Australia captain Michael Clarke gambled with the introduction of Smith and his eventual success raised the question he maybe should have come on earlier than the 77th over when Bell and Bairstow were well established, especially as front-line spinner Ashton Agar was nursing a leg injury.
Bell, having registered his century with two runs through backward point, smashed a Smith full toss to the mid-on boundary to go to 109 but then edged a well-directed leg-break to Clarke at slip next ball.
Bairstow, who was bowled off a Peter Siddle no-ball on 21, failed to carry on England's momentum as he was caught and bowled off a full toss, before a rash Prior stroke earned Smith his third victim four overs later, to a catch behind.

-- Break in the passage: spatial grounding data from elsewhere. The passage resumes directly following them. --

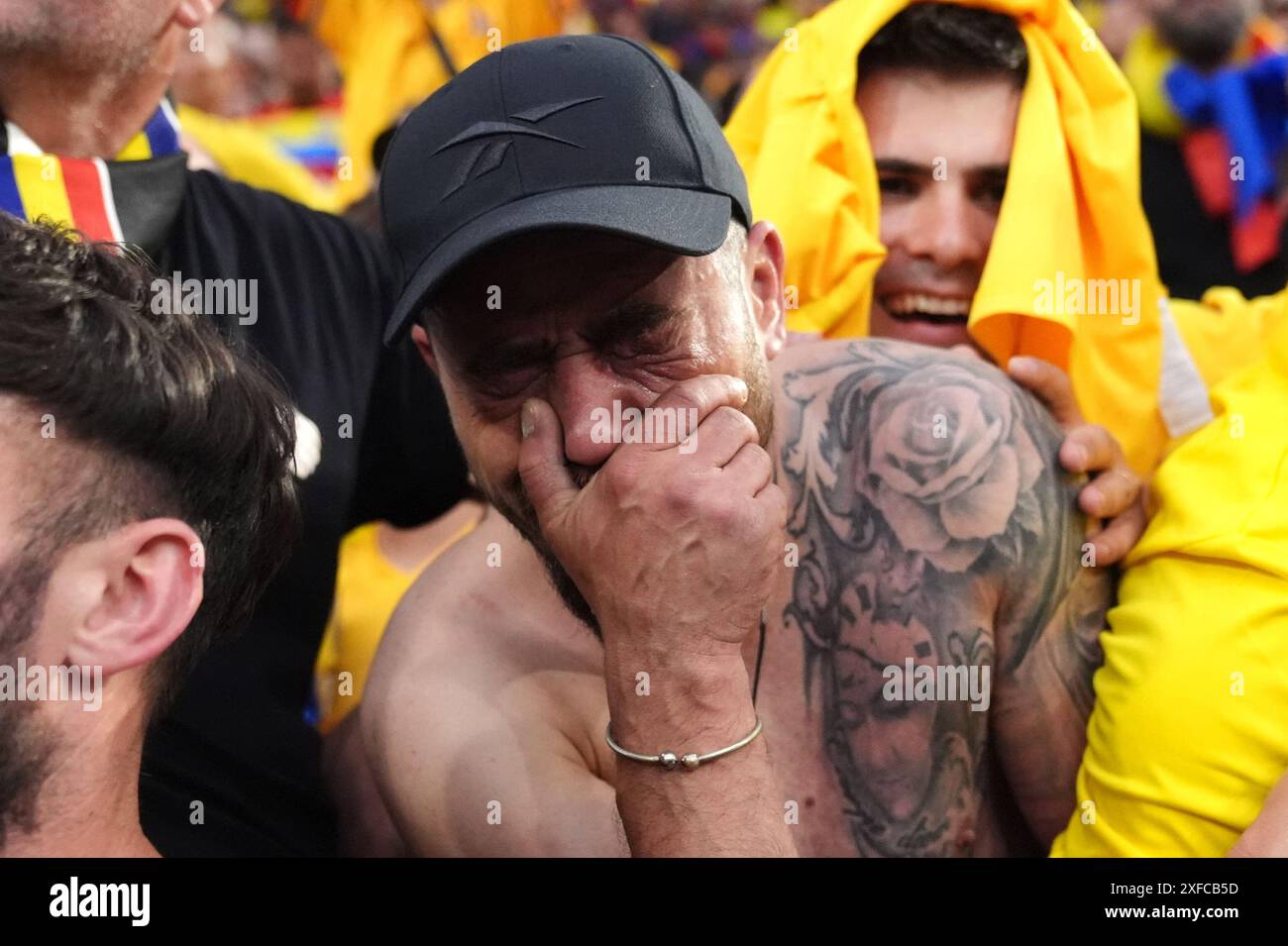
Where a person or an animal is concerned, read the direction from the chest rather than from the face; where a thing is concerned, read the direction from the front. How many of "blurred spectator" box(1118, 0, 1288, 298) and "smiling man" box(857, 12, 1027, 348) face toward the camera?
2

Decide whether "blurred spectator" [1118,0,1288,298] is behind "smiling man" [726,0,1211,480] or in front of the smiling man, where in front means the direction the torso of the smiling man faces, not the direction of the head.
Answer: behind

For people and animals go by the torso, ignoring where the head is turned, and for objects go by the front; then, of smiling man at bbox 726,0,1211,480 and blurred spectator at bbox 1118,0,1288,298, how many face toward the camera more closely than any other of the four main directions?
2

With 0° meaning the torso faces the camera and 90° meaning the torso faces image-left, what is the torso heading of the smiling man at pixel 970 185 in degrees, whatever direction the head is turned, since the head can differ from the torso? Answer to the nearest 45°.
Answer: approximately 0°
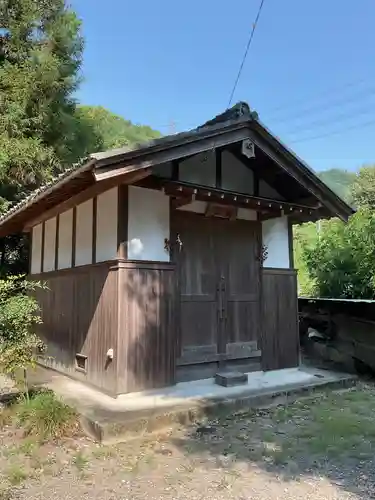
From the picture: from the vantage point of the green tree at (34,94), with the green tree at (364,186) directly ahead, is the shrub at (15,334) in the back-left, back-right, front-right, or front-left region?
back-right

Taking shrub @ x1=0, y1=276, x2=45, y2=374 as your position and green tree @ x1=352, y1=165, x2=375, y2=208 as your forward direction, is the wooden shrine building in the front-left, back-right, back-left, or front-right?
front-right

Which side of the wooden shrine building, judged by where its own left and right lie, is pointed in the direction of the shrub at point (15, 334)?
right

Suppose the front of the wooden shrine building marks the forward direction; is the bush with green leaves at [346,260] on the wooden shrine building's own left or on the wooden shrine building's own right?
on the wooden shrine building's own left

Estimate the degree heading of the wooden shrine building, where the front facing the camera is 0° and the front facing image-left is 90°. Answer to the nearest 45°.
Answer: approximately 315°

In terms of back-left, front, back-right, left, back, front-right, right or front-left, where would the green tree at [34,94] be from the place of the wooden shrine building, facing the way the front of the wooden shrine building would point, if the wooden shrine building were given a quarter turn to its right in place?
right

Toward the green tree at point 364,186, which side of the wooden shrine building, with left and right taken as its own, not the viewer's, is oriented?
left
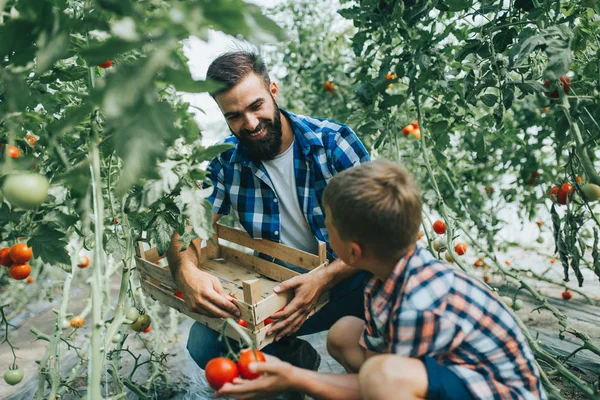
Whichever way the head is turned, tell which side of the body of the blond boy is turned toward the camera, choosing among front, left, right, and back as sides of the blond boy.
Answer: left

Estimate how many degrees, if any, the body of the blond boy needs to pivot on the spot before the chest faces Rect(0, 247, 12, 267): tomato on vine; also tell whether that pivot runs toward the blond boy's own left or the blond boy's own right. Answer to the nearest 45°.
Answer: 0° — they already face it

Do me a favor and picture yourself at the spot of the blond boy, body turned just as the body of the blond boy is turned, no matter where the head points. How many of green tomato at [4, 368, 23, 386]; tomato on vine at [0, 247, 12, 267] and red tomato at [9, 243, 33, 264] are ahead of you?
3

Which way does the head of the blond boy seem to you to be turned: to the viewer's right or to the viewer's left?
to the viewer's left

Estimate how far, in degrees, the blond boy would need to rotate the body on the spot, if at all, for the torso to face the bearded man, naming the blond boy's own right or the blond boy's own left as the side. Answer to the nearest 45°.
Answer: approximately 45° to the blond boy's own right

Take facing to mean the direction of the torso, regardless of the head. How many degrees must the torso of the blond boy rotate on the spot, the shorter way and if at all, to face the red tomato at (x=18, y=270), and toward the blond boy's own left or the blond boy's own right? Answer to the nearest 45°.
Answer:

Jonathan Trott, with 58, earlier helped Bell with the recovery mission but a casual pull shot to deep backward square leg off Harris capped a wasteful end to what had been a good innings.
England's batting was shaken early in the day as they lost Alastair Cook (12), Joe Root (6) and Kevin Pietersen (2) within the first six overs.
Cook was trapped on the back foot to be lbw to Shane Watson, before bustling fast bowler Harris had Root lbw and Pietersen caught behind in his third over. Root referred his dismissal and though the replay did show a deflection the third umpire ruled that it was pad first.
Australia dropped left-arm fast bowler Mitchell Starc in favour of Harris, while No. 3 batsman Usman Khawaja came in for Ed Cowan. England omitted fast bowler Steven Finn and picked Bresnan.
The match began 15 minutes later than normal as both teams lined up to meet Queen Elizabeth II.